**REQUIREMENT**.
Go through the data below and copy it exactly, skipping every picture.

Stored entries

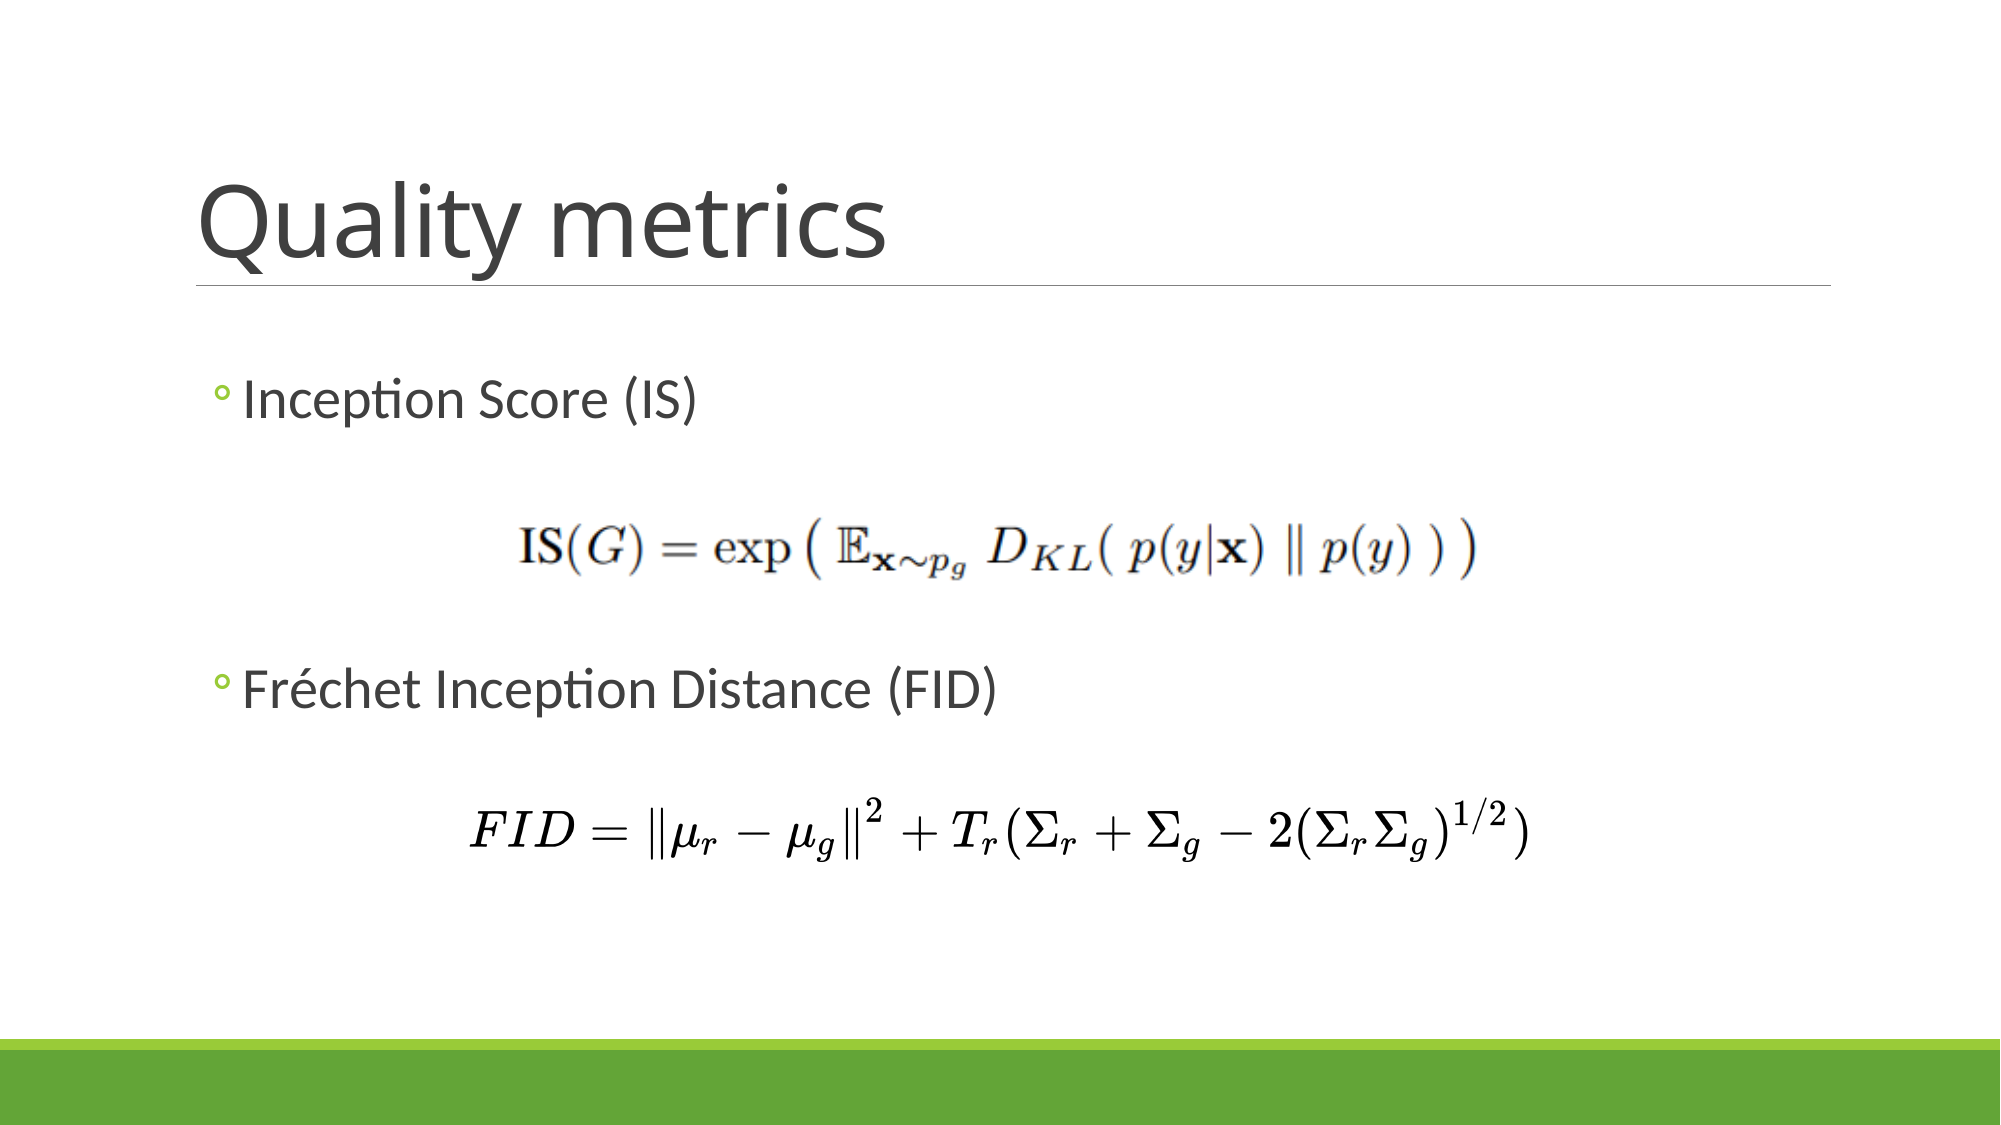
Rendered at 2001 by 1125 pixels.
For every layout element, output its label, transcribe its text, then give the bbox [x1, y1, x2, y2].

list Inception Score (IS) Fréchet Inception Distance (FID) [180, 302, 1830, 963]
picture [467, 792, 1533, 866]
title Quality metrics [180, 47, 1830, 285]
picture [506, 495, 1494, 601]
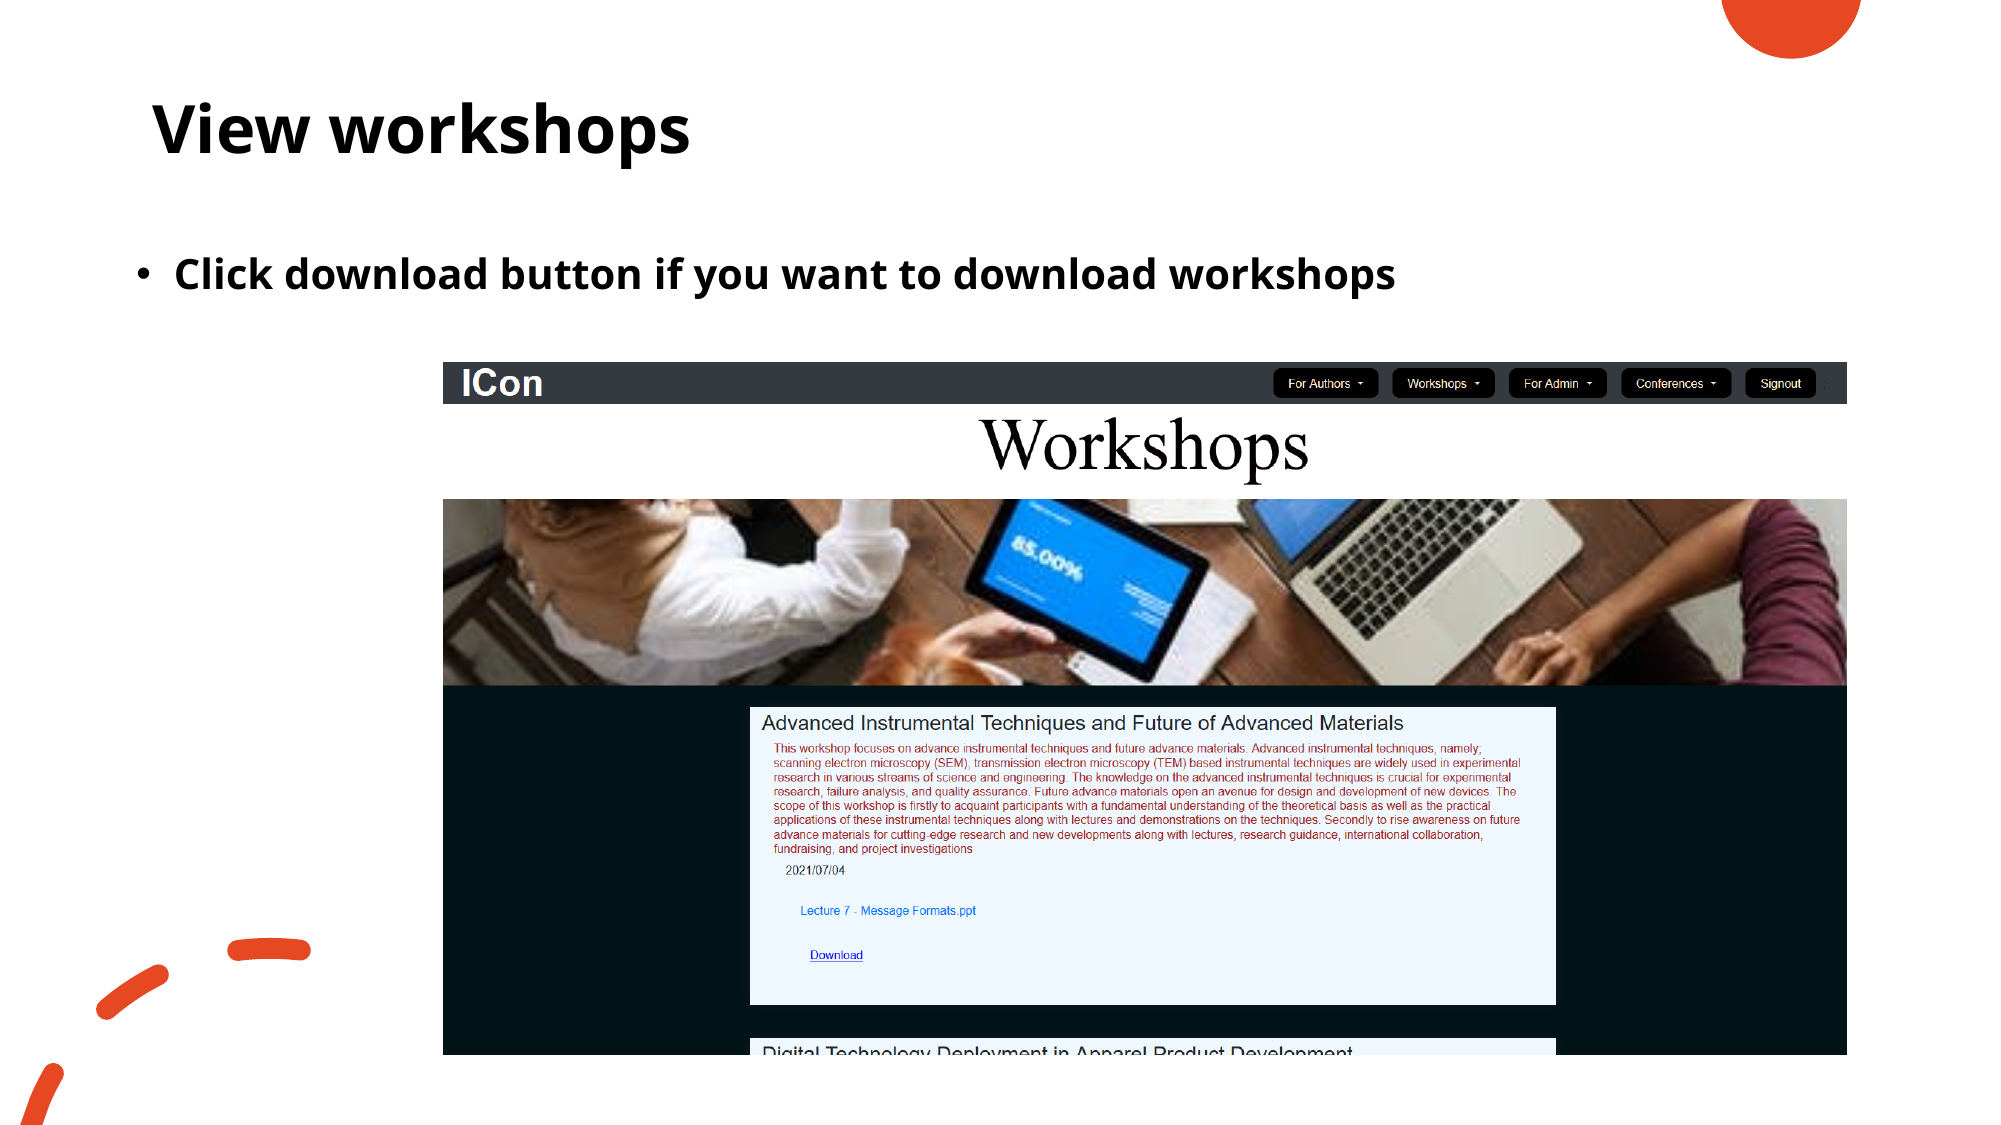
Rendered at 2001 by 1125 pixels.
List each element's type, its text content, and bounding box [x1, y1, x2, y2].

picture [443, 362, 1847, 1055]
list Click download button if you want to download workshops [121, 245, 1847, 880]
title View workshops [137, 27, 1863, 236]
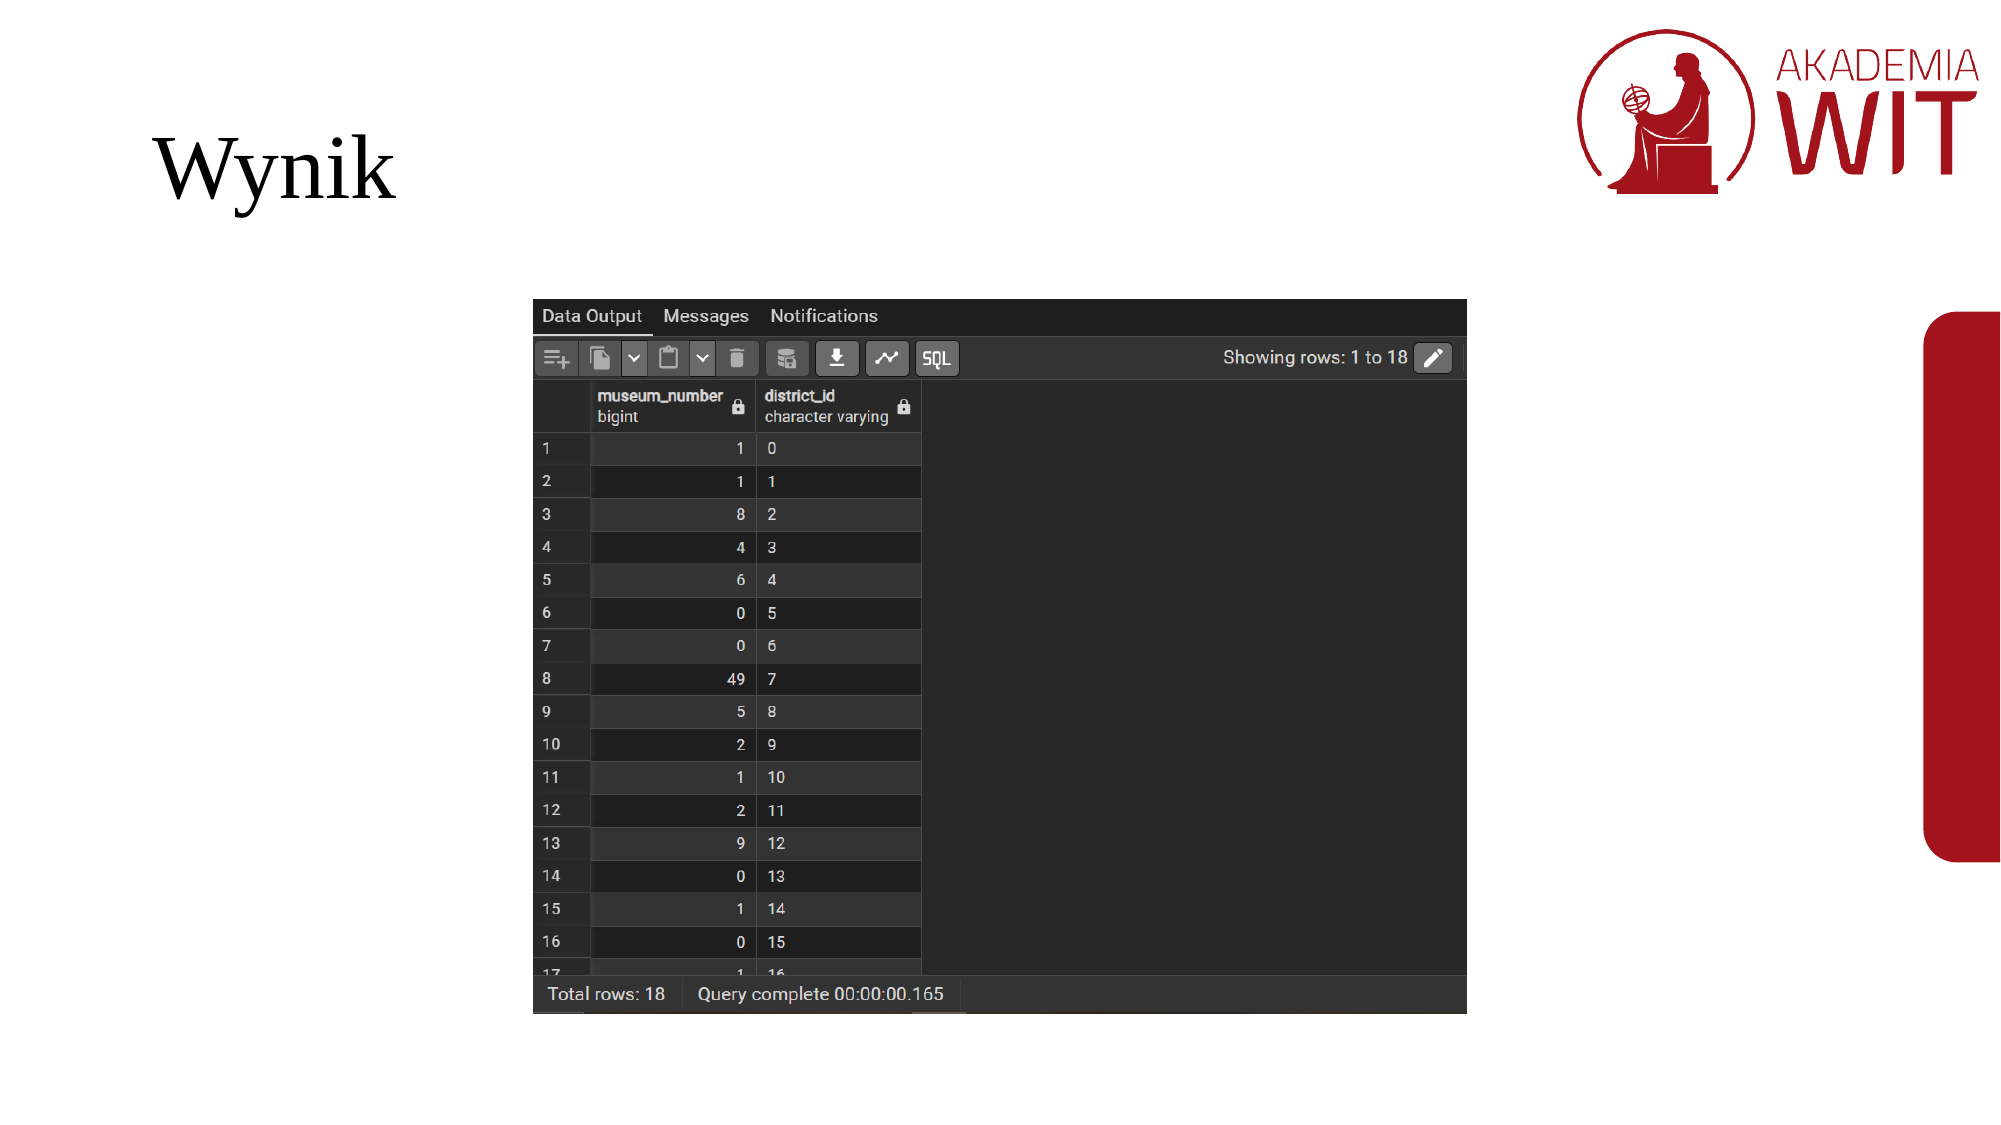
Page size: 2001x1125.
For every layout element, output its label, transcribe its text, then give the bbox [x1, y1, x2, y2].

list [533, 298, 1467, 1014]
title Wynik [137, 59, 1863, 278]
picture [1577, 29, 1979, 194]
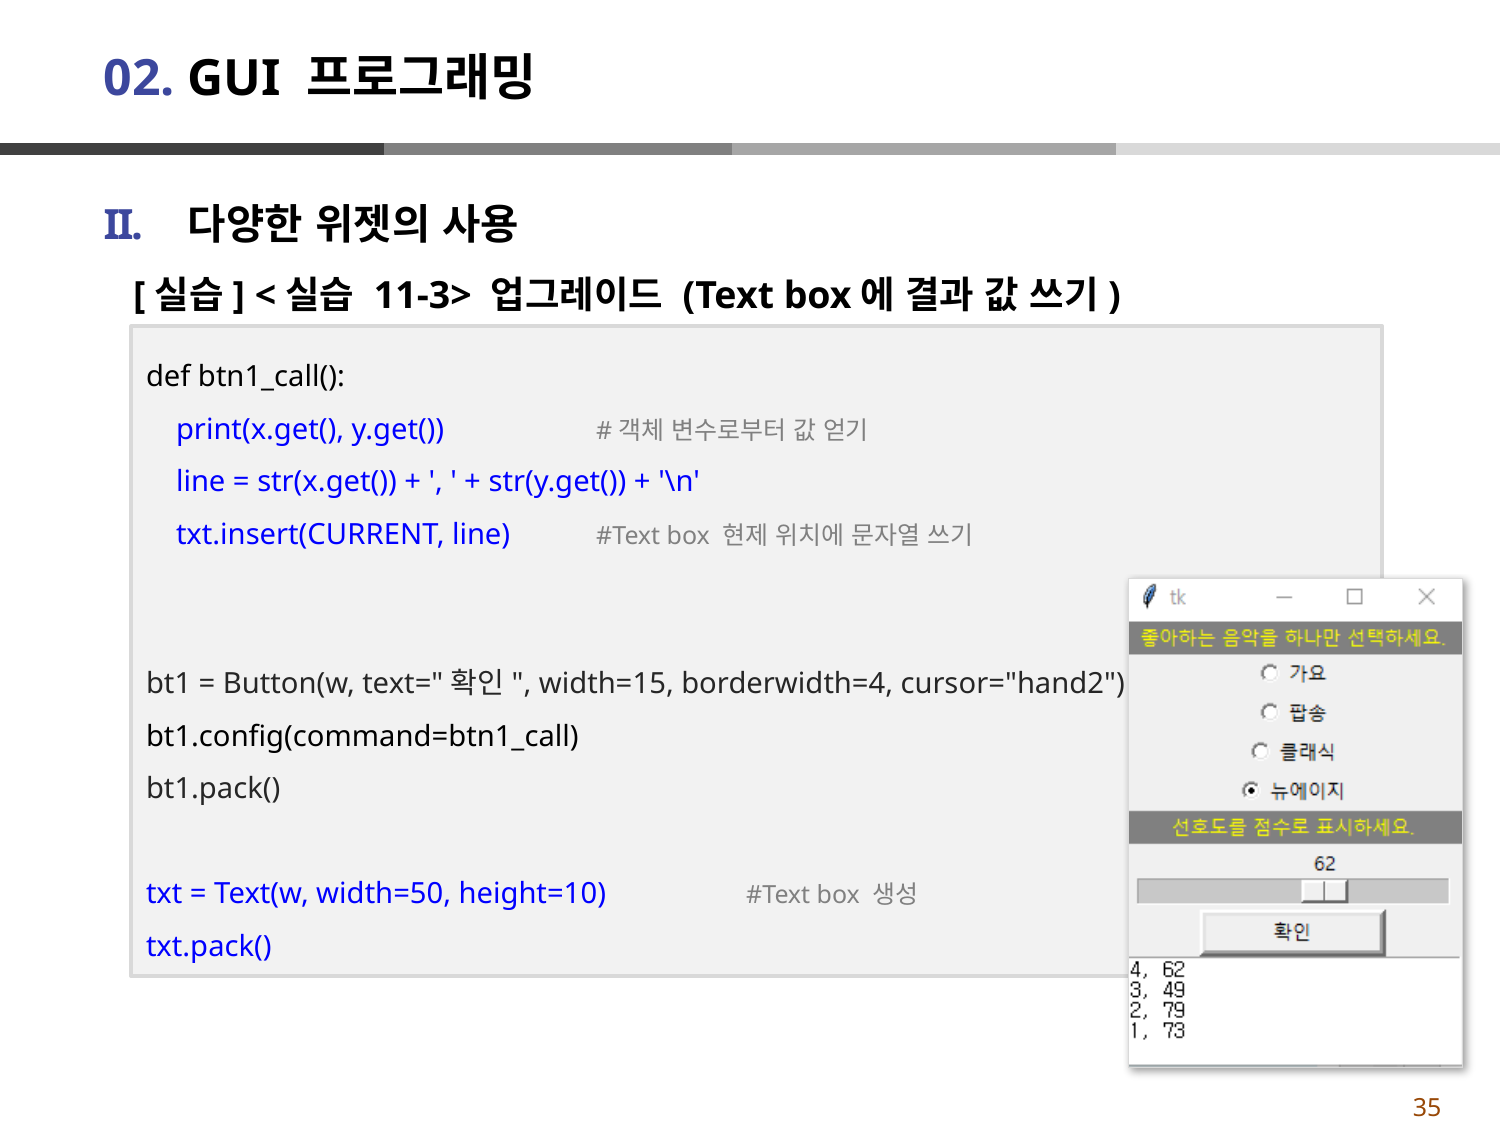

**TASK OUTPUT**.
Rendered at 2001 by 1125 pixels.
For every layout element, output its label, transcribe its text, then give the bbox [x1, y1, x2, y2].

list Inception Score (IS) Fréchet Inception Distance (FID) [180, 302, 1830, 963]
picture [467, 792, 1533, 866]
title Quality metrics [180, 47, 1830, 285]
picture [506, 495, 1494, 601]
Rendered at 2001 by 1125 pixels.
List each element's type, its text content, and bounding box [x1, y1, x2, y2].

picture [443, 362, 1847, 1055]
list Click download button if you want to download workshops [121, 245, 1847, 880]
title View workshops [137, 27, 1863, 236]
Page size: 2001x1125.
For every layout element, output its label, transcribe its text, then give the bbox [x1, y1, x2, y2].

list [533, 298, 1467, 1014]
title Wynik [137, 59, 1863, 278]
picture [1577, 29, 1979, 194]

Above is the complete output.